What to work on.
Only the pictures are to be dropped, and the rest of the data should be copied exactly.

The records.
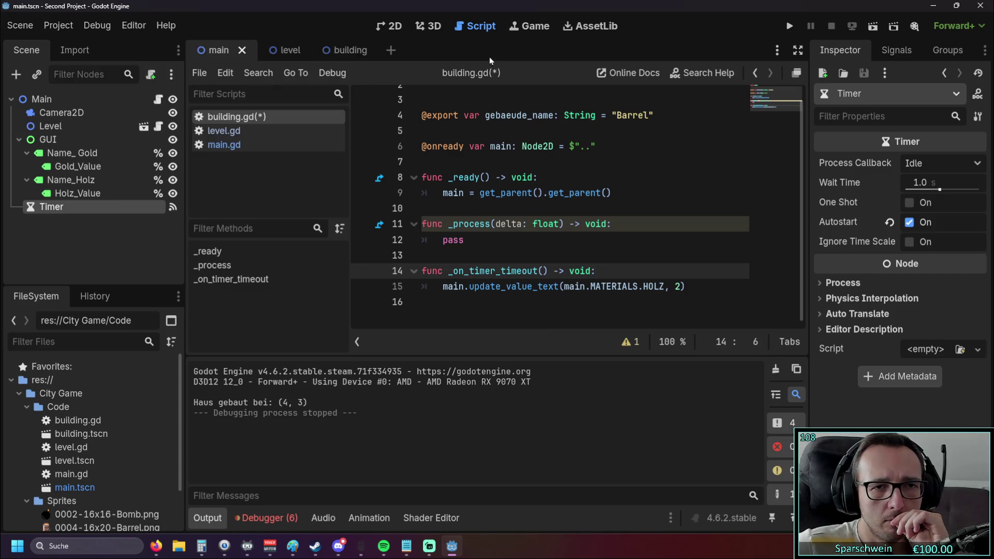
pyautogui.click(240, 130)
pyautogui.click(241, 122)
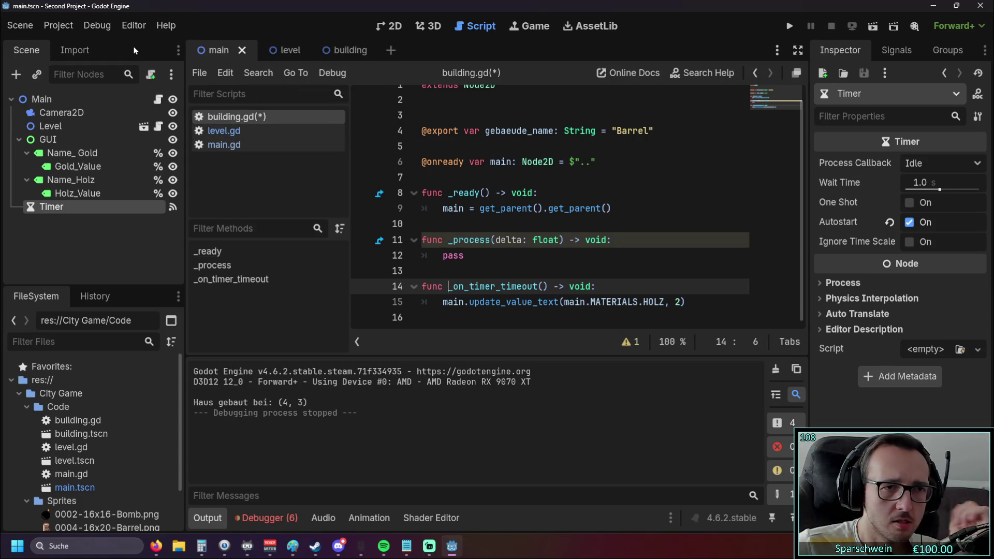
pyautogui.click(166, 25)
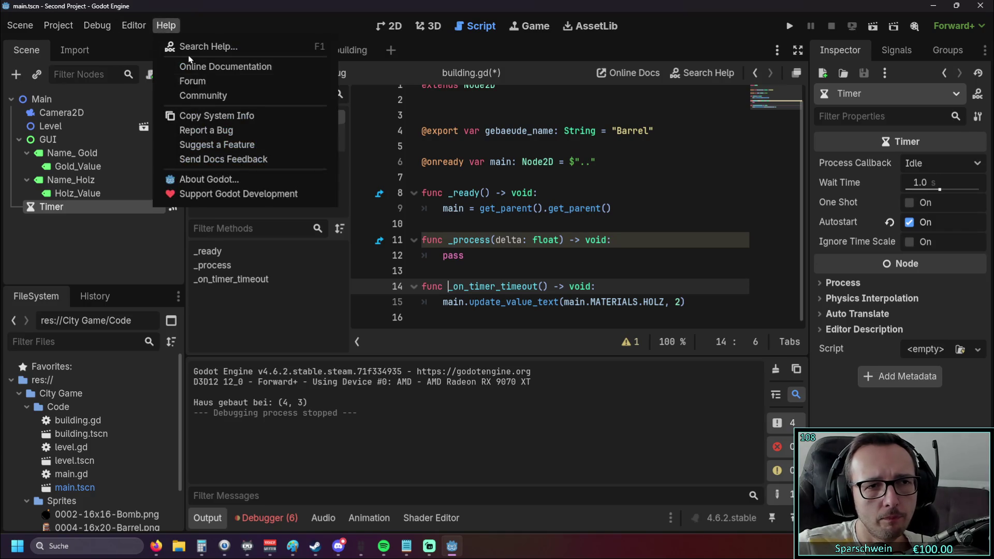
# - Search help for 'timer', open the Timer class reference and read its wait_time property
pyautogui.click(241, 48)
pyautogui.write('timer')
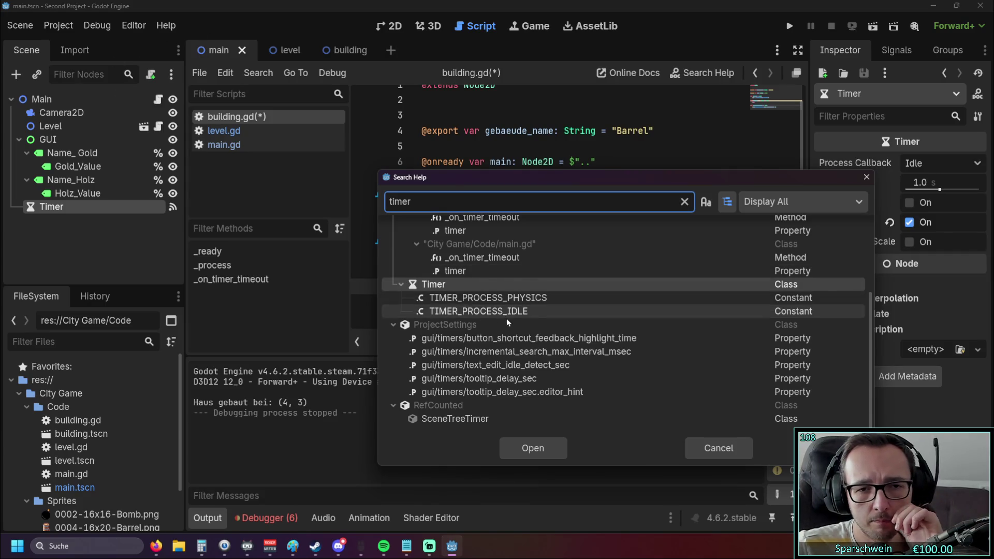
pyautogui.scroll(1, 506, 320)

Task result.
pyautogui.click(240, 130)
pyautogui.click(241, 122)
pyautogui.click(166, 25)
# - Search help for 'timer', open the Timer class reference and read its wait_time property
pyautogui.click(241, 48)
pyautogui.write('timer')
pyautogui.scroll(1, 506, 320)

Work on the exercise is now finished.